= Beginning of Section =

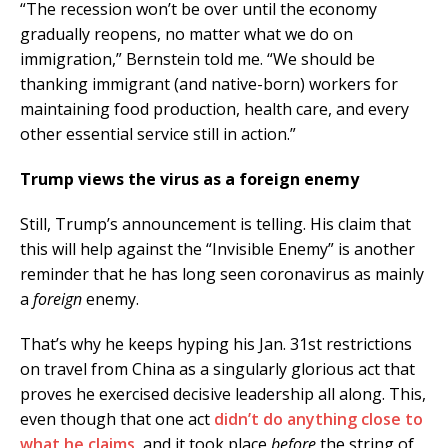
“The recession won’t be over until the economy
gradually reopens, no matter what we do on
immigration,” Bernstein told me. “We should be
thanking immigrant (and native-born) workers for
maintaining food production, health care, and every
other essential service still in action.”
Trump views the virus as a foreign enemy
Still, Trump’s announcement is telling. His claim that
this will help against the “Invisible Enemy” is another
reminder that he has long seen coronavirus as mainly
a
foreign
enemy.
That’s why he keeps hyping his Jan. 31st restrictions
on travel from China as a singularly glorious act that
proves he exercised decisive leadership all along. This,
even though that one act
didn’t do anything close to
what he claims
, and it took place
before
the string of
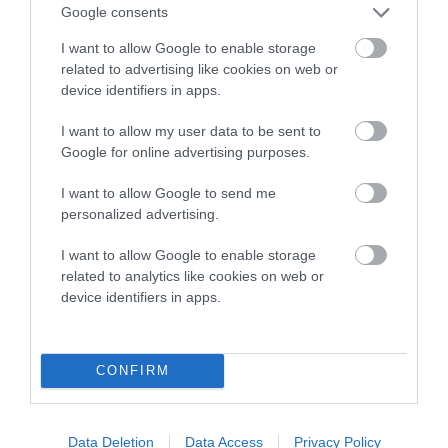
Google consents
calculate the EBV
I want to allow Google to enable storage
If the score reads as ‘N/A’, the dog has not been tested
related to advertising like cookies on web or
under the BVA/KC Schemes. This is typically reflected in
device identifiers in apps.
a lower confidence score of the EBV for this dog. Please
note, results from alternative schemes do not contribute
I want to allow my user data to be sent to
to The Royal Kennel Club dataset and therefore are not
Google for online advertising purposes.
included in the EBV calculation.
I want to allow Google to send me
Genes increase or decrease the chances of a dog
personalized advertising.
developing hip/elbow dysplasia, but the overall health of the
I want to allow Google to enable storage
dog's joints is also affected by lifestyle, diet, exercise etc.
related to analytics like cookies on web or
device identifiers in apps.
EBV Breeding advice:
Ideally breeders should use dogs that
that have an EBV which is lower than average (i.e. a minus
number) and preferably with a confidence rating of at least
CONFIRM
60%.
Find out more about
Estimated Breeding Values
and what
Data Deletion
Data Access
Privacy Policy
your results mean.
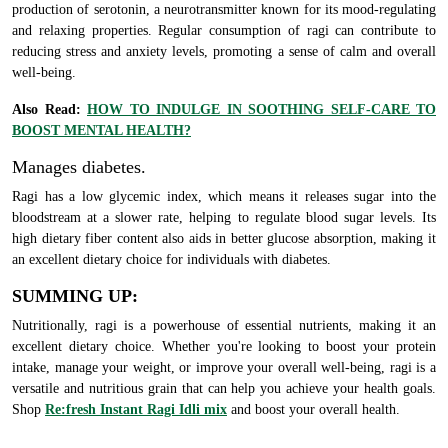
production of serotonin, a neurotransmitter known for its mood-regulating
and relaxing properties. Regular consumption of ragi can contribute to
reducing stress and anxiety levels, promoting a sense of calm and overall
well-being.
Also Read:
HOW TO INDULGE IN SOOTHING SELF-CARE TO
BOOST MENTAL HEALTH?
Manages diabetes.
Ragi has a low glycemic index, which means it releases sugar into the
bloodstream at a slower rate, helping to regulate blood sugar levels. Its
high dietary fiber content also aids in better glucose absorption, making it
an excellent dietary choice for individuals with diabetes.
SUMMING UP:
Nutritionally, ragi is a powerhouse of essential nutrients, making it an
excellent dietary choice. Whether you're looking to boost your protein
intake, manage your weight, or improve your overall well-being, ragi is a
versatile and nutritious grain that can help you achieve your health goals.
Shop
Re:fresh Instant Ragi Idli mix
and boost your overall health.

= End of Section =
= Beginning of Section =

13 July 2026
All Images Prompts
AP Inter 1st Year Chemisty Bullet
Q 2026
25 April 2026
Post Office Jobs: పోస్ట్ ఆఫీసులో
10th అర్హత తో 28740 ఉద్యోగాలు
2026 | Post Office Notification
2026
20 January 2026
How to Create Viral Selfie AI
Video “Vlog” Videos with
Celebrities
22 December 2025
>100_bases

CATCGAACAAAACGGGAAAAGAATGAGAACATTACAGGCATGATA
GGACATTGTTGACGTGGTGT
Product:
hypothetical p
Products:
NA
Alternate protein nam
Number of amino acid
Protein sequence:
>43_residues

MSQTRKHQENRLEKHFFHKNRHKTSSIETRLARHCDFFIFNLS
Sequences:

= End of Section =

• Task requirements: Only lines of the material that contain the word "advertising" belong in the answer; copy each one.

• Answer section:
related to advertising like cookies on web or
Google for online advertising purposes.
personalized advertising.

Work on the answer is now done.